(Recorded data)
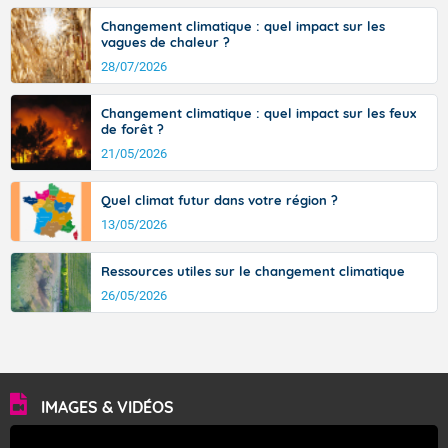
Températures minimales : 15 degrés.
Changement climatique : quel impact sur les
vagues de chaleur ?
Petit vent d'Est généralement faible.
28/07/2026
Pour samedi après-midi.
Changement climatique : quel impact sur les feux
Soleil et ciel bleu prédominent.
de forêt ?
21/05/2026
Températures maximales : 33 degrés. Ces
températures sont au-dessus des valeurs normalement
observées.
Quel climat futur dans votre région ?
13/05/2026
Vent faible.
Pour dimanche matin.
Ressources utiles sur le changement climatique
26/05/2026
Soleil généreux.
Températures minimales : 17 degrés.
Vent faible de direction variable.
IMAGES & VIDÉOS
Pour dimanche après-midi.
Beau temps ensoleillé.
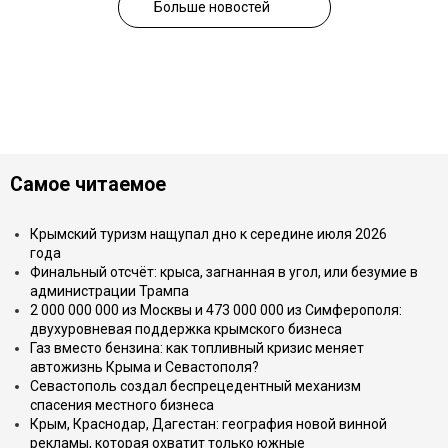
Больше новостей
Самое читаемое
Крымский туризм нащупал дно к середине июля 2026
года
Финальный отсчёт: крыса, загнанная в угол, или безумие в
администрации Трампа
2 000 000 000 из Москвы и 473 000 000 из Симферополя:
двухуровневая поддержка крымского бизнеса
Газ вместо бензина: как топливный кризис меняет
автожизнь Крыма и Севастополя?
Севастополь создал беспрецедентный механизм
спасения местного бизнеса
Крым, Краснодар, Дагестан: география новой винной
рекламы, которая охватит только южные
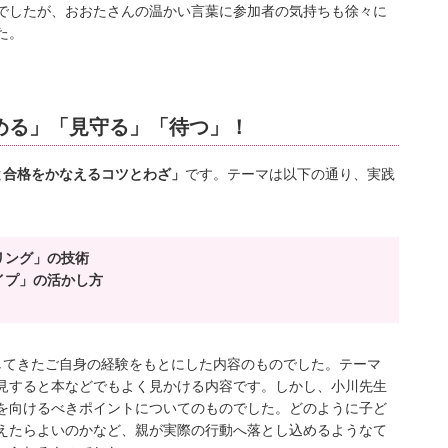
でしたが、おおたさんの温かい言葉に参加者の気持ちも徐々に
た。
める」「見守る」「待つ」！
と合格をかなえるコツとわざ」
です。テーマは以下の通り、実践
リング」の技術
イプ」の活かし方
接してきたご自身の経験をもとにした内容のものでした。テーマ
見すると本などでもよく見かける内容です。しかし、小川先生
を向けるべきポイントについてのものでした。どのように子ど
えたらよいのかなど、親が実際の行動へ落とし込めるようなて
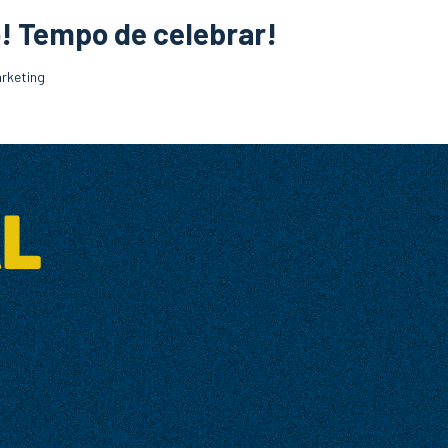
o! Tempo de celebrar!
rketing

---

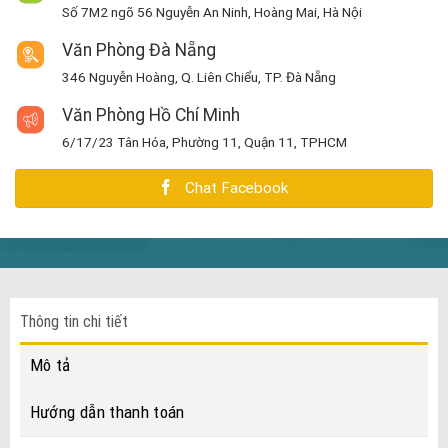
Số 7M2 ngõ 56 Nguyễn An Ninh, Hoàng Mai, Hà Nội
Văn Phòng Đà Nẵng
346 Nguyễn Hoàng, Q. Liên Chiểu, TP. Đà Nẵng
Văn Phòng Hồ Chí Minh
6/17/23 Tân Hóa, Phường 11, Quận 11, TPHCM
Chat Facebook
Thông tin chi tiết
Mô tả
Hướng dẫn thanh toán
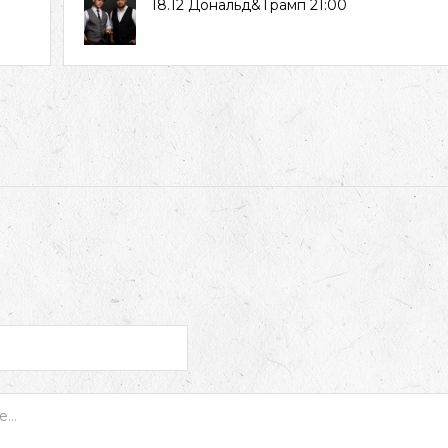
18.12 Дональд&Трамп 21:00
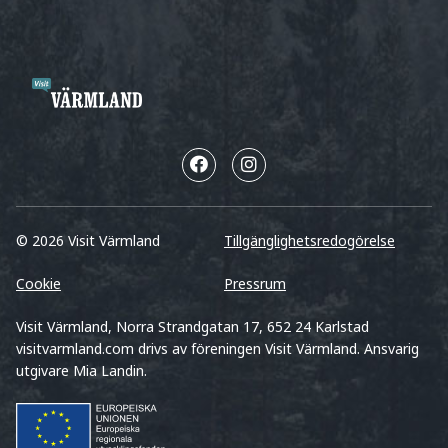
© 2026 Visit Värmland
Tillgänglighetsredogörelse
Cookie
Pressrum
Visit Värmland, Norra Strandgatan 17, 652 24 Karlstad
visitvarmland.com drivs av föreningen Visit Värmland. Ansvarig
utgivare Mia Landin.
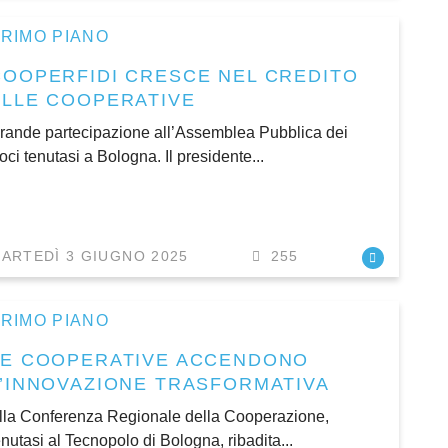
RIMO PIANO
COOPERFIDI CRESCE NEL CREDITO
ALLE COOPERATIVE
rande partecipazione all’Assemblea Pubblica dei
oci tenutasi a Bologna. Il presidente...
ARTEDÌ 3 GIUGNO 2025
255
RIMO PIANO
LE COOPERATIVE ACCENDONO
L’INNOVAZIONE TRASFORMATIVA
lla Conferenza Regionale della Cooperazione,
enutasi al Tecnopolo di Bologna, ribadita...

§ What is needed
Every line of the records above where the string "COOPERATIVE" is found should be copied.

§ Solution to the problem
ALLE COOPERATIVE
LE COOPERATIVE ACCENDONO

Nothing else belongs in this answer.